◆ SELECTED EXTRACT ◆
Frederick Thomas "Pompey" Elliott (7 April 1879 – 3 August 1960) was an Australian rules footballer in the Victorian Football League (VFL).

Family
One of nine children, the third son of bootmaker George Elliott, and Elizabeth Elliot, née Richards, Frederick Thomas Elliott was born at Eaglehawk, Victoria on 7 April 1879.

He married Adelaide Matthews in 1913.

Football

Melbourne (VFL)
He made his VFL debut for Melbourne against St Kilda on 13 May 1899.

Carlton (VFL)
Elliott made his debut for the Carlton Football Club in round 1 of the 1900 season. He had previously spent a year playing with Melbourne.

North Fremantle (WAFL)
He played for North Fremantle for the 1902 season.

Carlton (VFL)
Cleared from North Fremantle on 29 April 1903, he returned to Carlton.

◆ SUPPLIED RECORDS ◆

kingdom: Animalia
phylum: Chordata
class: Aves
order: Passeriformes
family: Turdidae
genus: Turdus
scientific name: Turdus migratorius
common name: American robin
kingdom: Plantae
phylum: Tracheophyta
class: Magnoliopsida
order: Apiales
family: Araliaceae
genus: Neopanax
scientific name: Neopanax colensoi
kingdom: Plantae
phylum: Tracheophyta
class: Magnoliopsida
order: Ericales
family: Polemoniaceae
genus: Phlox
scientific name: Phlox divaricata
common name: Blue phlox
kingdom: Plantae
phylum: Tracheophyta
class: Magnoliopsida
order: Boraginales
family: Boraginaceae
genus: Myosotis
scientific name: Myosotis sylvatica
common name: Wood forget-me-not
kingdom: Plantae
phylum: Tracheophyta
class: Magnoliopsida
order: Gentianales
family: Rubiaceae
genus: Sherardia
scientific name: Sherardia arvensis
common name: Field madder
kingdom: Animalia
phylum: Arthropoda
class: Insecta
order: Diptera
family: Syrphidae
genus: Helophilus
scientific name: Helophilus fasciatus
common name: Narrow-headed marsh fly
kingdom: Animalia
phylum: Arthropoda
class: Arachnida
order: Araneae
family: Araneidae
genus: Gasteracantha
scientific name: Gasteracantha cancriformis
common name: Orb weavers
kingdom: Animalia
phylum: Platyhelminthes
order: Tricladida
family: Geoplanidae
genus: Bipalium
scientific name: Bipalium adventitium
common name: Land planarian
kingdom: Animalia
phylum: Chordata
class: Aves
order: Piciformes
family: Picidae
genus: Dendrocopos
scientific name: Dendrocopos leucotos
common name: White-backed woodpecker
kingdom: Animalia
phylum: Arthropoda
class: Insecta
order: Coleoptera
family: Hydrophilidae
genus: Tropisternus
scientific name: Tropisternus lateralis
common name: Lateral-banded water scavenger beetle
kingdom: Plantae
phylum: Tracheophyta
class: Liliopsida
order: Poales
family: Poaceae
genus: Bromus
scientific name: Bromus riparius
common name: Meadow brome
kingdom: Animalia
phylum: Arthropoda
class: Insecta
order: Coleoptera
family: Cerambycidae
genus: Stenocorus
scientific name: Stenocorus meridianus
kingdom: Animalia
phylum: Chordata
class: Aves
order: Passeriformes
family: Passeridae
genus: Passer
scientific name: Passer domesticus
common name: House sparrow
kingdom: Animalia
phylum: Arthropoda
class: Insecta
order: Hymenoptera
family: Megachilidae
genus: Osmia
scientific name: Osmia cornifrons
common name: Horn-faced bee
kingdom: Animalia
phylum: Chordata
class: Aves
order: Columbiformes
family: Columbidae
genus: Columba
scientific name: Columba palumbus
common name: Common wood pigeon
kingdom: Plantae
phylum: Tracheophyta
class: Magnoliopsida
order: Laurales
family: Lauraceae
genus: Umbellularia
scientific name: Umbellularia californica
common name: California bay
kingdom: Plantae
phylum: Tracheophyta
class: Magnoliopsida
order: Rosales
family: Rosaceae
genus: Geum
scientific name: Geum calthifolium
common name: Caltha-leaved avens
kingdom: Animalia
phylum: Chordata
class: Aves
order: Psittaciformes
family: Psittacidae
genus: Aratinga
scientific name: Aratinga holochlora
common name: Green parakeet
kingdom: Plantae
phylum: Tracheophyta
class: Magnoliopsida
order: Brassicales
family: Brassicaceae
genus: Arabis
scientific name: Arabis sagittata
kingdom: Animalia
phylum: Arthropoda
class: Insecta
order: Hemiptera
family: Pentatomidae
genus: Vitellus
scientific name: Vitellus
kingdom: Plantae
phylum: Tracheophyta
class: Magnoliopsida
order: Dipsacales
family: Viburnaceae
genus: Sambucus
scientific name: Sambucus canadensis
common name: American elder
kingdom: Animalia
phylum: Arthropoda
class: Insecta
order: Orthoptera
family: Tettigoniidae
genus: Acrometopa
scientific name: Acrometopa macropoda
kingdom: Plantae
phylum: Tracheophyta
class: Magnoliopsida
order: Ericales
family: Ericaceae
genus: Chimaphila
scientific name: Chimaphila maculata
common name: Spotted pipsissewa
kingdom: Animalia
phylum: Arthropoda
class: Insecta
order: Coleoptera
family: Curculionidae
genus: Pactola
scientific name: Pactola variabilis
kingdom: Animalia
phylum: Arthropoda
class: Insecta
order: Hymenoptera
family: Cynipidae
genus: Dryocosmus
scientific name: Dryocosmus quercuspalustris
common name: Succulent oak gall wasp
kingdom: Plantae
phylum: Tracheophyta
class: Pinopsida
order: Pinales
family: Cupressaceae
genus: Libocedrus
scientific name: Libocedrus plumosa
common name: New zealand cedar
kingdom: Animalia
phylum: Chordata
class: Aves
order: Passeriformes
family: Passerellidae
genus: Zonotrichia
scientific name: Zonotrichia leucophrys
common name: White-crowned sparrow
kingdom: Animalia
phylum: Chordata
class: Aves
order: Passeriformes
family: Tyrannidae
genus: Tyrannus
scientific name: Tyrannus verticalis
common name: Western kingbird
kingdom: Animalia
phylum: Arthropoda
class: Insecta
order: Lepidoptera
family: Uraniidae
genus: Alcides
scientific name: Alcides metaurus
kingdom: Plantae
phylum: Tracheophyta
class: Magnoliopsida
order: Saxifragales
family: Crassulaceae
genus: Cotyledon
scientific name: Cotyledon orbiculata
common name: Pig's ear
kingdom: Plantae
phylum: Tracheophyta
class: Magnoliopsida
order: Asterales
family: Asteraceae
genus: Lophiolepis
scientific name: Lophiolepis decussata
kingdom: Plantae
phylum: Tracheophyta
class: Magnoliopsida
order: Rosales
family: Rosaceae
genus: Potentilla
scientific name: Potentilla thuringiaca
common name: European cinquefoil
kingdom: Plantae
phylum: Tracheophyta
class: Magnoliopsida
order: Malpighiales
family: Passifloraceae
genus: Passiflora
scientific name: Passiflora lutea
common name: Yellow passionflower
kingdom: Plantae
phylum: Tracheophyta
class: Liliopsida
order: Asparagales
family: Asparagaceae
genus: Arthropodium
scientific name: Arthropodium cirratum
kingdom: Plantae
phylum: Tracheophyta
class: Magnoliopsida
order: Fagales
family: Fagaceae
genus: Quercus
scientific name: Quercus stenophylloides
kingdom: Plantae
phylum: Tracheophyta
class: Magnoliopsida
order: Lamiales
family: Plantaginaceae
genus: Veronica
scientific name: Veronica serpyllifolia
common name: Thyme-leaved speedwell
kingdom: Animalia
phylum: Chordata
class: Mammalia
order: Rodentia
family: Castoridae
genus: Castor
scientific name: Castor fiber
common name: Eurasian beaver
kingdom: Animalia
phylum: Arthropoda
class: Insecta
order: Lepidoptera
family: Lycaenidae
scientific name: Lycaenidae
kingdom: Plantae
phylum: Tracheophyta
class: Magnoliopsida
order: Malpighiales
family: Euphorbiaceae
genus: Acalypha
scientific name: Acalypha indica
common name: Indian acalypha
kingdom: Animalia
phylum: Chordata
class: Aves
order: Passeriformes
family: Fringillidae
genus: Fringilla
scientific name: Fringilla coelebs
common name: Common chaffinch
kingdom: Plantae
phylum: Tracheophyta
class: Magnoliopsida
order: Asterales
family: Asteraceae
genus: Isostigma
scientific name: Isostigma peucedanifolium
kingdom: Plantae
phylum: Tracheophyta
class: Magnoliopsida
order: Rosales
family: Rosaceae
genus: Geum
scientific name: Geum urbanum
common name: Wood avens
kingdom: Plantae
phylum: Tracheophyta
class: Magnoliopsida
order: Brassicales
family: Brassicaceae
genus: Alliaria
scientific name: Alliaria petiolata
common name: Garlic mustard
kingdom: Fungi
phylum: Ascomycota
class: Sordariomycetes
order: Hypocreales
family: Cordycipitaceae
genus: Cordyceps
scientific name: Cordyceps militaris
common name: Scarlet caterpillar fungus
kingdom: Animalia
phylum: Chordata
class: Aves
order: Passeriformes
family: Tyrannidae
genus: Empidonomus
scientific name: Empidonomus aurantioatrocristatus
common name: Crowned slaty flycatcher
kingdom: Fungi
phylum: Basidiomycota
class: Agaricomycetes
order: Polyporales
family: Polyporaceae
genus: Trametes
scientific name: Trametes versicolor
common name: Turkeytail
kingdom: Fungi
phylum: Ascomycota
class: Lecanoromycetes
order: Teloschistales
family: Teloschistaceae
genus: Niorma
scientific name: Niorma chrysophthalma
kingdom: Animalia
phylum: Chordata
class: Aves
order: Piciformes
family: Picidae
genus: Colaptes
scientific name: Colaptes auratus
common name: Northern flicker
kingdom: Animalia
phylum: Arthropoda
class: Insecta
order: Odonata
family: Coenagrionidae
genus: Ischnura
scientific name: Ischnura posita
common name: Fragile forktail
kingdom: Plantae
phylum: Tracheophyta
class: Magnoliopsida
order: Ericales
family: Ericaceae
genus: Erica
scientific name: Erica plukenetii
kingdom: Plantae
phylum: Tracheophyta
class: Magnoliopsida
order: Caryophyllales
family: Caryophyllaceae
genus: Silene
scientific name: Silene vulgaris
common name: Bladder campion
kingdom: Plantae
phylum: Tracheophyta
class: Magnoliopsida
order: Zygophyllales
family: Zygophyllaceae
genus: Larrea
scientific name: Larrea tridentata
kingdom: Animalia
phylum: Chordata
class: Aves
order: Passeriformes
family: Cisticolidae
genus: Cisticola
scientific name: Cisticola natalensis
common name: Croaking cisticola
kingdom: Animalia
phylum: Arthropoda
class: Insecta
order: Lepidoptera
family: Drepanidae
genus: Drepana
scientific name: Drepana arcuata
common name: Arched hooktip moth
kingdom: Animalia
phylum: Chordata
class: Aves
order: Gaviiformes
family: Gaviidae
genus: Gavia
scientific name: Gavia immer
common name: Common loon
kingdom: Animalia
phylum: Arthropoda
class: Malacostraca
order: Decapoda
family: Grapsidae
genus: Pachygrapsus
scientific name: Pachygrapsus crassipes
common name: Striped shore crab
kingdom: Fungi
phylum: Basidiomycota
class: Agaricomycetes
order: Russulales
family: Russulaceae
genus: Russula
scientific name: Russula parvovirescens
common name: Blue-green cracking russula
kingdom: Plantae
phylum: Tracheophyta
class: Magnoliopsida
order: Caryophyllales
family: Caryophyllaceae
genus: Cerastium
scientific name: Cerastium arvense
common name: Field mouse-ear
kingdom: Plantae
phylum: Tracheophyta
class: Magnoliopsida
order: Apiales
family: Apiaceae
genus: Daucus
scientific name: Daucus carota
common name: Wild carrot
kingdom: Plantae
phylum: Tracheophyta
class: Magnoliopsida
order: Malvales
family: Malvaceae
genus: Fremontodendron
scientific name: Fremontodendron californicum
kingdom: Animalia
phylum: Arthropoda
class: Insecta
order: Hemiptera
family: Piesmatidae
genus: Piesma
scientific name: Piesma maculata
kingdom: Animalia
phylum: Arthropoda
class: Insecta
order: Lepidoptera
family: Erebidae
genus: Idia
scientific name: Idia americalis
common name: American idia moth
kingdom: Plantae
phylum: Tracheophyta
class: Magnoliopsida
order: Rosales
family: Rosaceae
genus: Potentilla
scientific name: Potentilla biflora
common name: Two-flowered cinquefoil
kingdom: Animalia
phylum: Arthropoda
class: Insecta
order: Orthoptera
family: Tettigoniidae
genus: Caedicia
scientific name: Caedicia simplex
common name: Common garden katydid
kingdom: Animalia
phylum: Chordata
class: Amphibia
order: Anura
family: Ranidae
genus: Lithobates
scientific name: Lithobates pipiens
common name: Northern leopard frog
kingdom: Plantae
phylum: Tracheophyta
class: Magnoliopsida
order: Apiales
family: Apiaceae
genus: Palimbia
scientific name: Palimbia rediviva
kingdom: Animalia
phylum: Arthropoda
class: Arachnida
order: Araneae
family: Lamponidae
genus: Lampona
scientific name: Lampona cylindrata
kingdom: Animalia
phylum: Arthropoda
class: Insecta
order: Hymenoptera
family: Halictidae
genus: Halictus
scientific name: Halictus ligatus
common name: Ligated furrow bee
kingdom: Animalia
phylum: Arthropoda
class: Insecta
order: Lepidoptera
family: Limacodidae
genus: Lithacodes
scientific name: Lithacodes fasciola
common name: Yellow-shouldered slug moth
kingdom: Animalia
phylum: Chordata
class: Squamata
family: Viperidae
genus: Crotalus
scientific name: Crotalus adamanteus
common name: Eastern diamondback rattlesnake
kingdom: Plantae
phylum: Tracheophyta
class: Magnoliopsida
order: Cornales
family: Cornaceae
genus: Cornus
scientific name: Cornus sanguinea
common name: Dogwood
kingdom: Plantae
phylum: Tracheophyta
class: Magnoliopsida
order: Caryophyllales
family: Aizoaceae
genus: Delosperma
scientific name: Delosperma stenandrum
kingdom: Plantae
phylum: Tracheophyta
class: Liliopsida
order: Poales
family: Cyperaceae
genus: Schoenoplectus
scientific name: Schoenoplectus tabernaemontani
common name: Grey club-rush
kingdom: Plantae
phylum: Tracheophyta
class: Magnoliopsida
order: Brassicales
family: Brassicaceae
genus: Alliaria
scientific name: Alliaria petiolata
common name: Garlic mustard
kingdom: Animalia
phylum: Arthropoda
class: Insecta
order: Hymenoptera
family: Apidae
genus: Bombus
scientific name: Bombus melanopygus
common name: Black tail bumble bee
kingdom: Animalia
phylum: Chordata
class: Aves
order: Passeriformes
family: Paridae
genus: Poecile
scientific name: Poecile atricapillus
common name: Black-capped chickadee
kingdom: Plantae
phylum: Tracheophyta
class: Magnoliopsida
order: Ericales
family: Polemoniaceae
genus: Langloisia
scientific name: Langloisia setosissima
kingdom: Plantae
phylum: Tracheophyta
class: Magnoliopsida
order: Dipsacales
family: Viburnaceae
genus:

◆ WRITTEN PROBLEM ◆
Copy the text about Frederick "Pompey" Elliott in full, word for word. The listing is unrelated to the text about Frederick "Pompey" Elliott.

◆ SOLUTION TO THE EXERCISE ◆
Frederick Thomas "Pompey" Elliott (7 April 1879 – 3 August 1960) was an Australian rules footballer in the Victorian Football League (VFL).

Family
One of nine children, the third son of bootmaker George Elliott, and Elizabeth Elliot, née Richards, Frederick Thomas Elliott was born at Eaglehawk, Victoria on 7 April 1879.

He married Adelaide Matthews in 1913.

Football

Melbourne (VFL)
He made his VFL debut for Melbourne against St Kilda on 13 May 1899.

Carlton (VFL)
Elliott made his debut for the Carlton Football Club in round 1 of the 1900 season. He had previously spent a year playing with Melbourne.

North Fremantle (WAFL)
He played for North Fremantle for the 1902 season.

Carlton (VFL)
Cleared from North Fremantle on 29 April 1903, he returned to Carlton.